Now the ‘explore’ feed will show you things that people you follow liked.

Algorithms and location settings make it loads harder for people’s indiscreet behaviour to fly under the radar. One chance sighting of a comment leads to a few clicks and a pattern is established.

¯\(ツ)

dontgobaconmyheart · 07/02/2020 13:25

The last thing I'd want at a difficult time is my DP betraying me so yes OP I'd want to bloody know who he is and not have the decision removed from me by friends. I'd not want to be with someone as disgusting as that or who kicked me when I was down. Hiding it isnt right and friends do what friends have to do, not plot ways to avoid it. Just do it sensitively, screenshot it, tell her you're sorry. No it isn't ideal and will affect everyones life- but that is life.

I wouldn't bloody be his 'friend' either after this, pathetic and utterly vulgar behaviour, the age of the girls is especially vile, he is a scumbag OP and I doubt it's a new thing for him.

Straycatstrut · 07/02/2020 13:47

He was sending these messages on the day her dad lay dying in a hospital bed, Christmas Day and the day of her dad’s funeral.

Christ. I'd invite her over for lunch and try and break it to her gently. I couldn't stand knowing without her knowing.

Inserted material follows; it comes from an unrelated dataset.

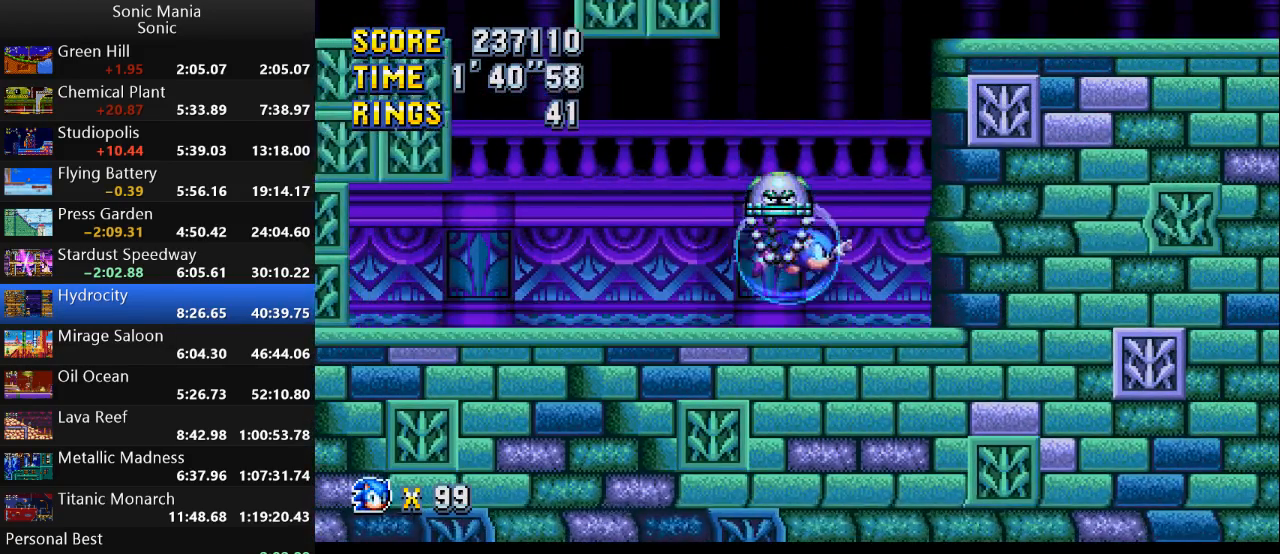
{"buttons": [], "left_stick": "right", "right_stick": "center", "events": [[33, "A", "up"], [33, "left_stick", "up"], [67, "B", "up"], [100, "left_stick", "right"], [133, "A", "down"], [267, "A", "up"]]}
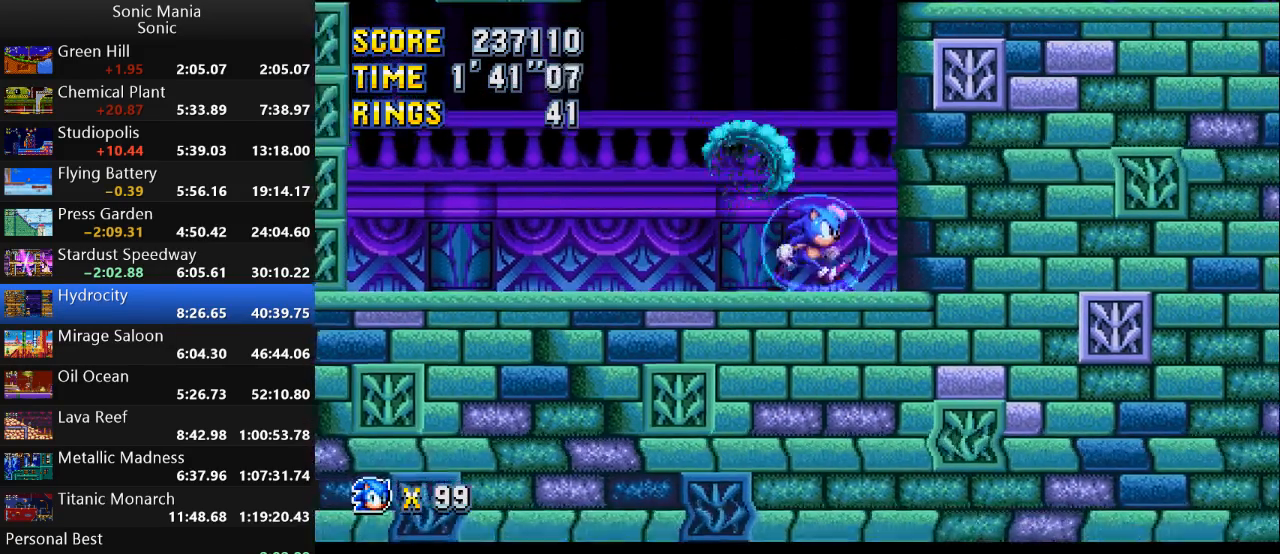
{"buttons": [], "left_stick": "right", "right_stick": "center", "events": [[133, "A", "down"], [267, "A", "up"], [300, "A", "down"], [467, "A", "up"]]}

It's not fair to her to waste another day of her life with this man, especially after all she's going through. He also doesn't deserve her.

You have to be cruel to be kind sometimes. All you can do is be extremely supportive towards her afterwards in every way.

Also like a PP said, she may know already and be planning on leaving him or dealing with it later - if that's the case I think she'll be glad of the support from you.